Parcours d'une nomade à temps plein

Je n’ai jamais vraiment su ce que je voulais “devenir quand je serai grande”… Je m’intéressais à plein de trucs différents et je savais que le traditionnel 9 à 5 dans un bureau n’était probablement pas ma tasse de thé, mais ça s’arrêtait là. Disons que épidémiologiste freelance, vidéo/photographe, kitesurfer et nomade n’étaient pas sur ma liste de choix de carrière. 
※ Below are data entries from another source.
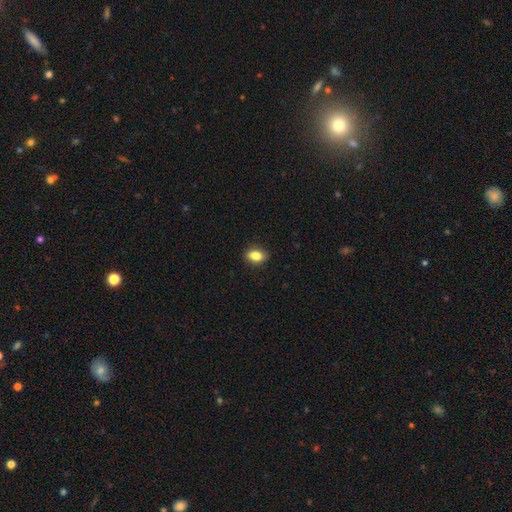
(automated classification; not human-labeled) The model was most divided on "how rounded": in between: 80%, round: 16%, cigar-shaped: 3%. More confident: merging — none (87%); smooth or featured — smooth (83%).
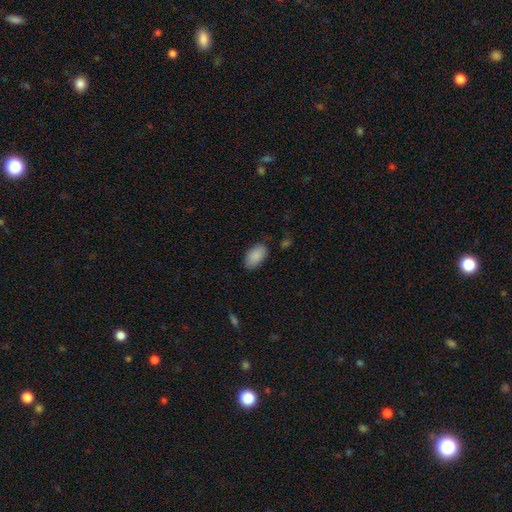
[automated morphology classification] The model was most divided on "merging": none: 83%, minor disturbance: 13%, major disturbance: 3%, merger: 1%. More confident: how rounded — in between (94%); smooth or featured — smooth (89%).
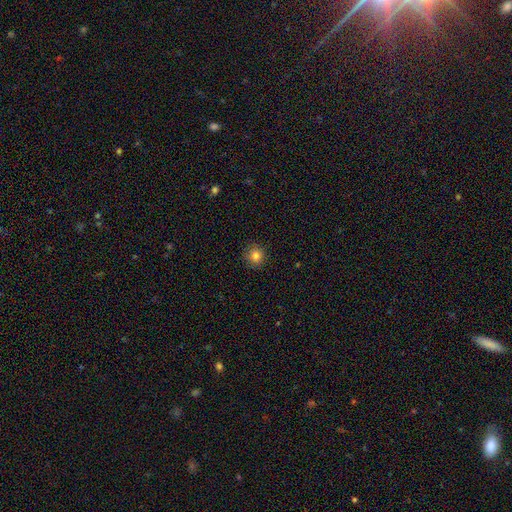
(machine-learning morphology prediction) smooth-or-featured: smooth: 81% | star or artifact: 12% | featured or disk: 6%
  how-rounded: round: 91% | in between: 8% | cigar-shaped: 1%
  merging: none: 90% | minor disturbance: 7% | major disturbance: 2% | merger: 1%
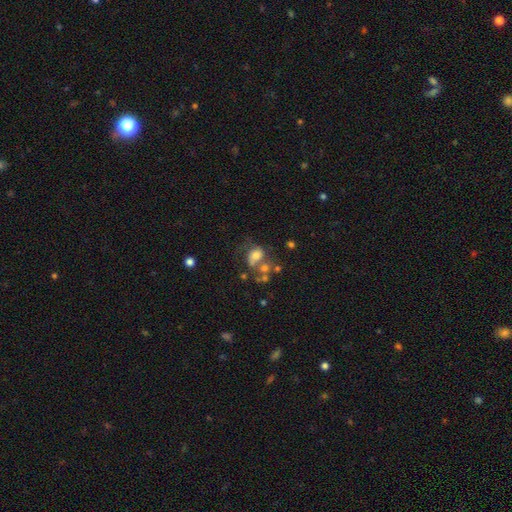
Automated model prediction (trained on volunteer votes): The model was most divided on "merging": merger: 32%, none: 27%, major disturbance: 24%, minor disturbance: 17%. More confident: how rounded — in between (58%); smooth or featured — smooth (55%).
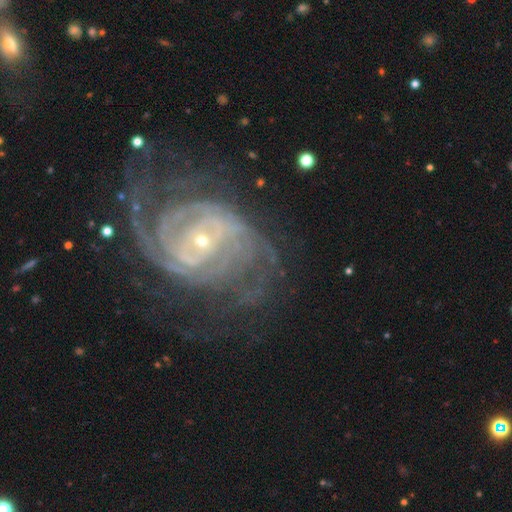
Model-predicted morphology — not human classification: featured or disk 89%, star or artifact 7%, smooth 4%. Down the decision tree: edge-on disk — no (97%); bar — no (43%); spiral arms — yes (97%); spiral arm count — 2 (32%); spiral winding — tight (64%); bulge size — small (75%); merging — none (67%).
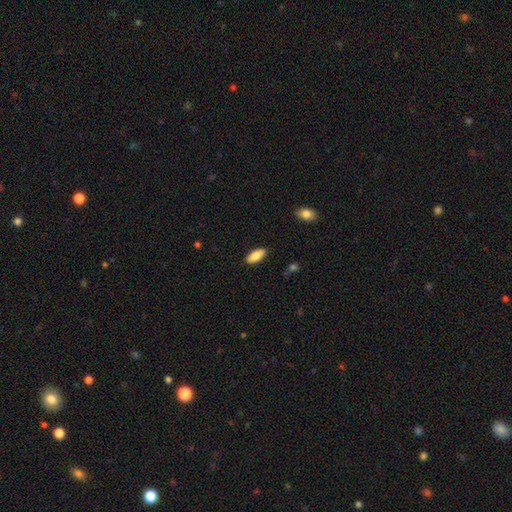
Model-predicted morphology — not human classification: This appears to be a smooth galaxy with no disk features (87%) that is in between round and cigar-shaped (87%). Merging: none (85%).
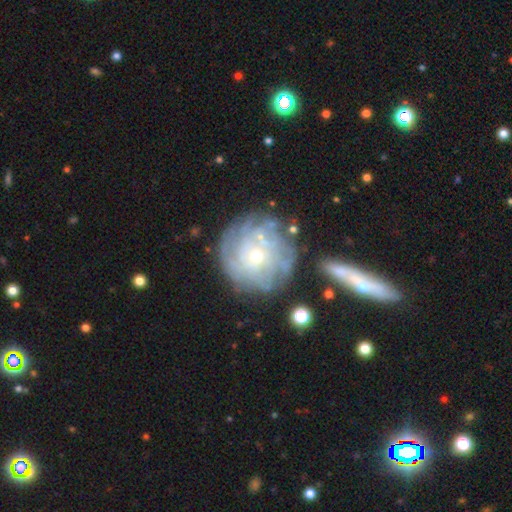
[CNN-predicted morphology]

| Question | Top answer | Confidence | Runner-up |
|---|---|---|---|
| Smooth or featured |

Voici donc mon histoire, question d’encourager ceux et celles qui veulent sortir des sentiers battus.

MalHeureusement, il n’y a pas de recette. Chaque personne a (et doit avoir) un chemin différent. C’est ce chemin qui rend la chose si intéressante. Ce qui a marché pour moi: créer mon réseau de contacts, faire ce que j’aime et ne pas avoir peur d’être différente.

Comme tout le monde

Mon premier choix de carrière impliquait un pickup, des gants et du lub, et un kit de chirurgie…  Vétérinaire pour les bovins laitiers m’offrait la possibilité de faire un travail physique, mais aussi intellectuel, en passant mes journées d’une ferme à l’autre pour aider les producteurs laitiers à optimiser la santé, la reproduction et la production de leurs animaux.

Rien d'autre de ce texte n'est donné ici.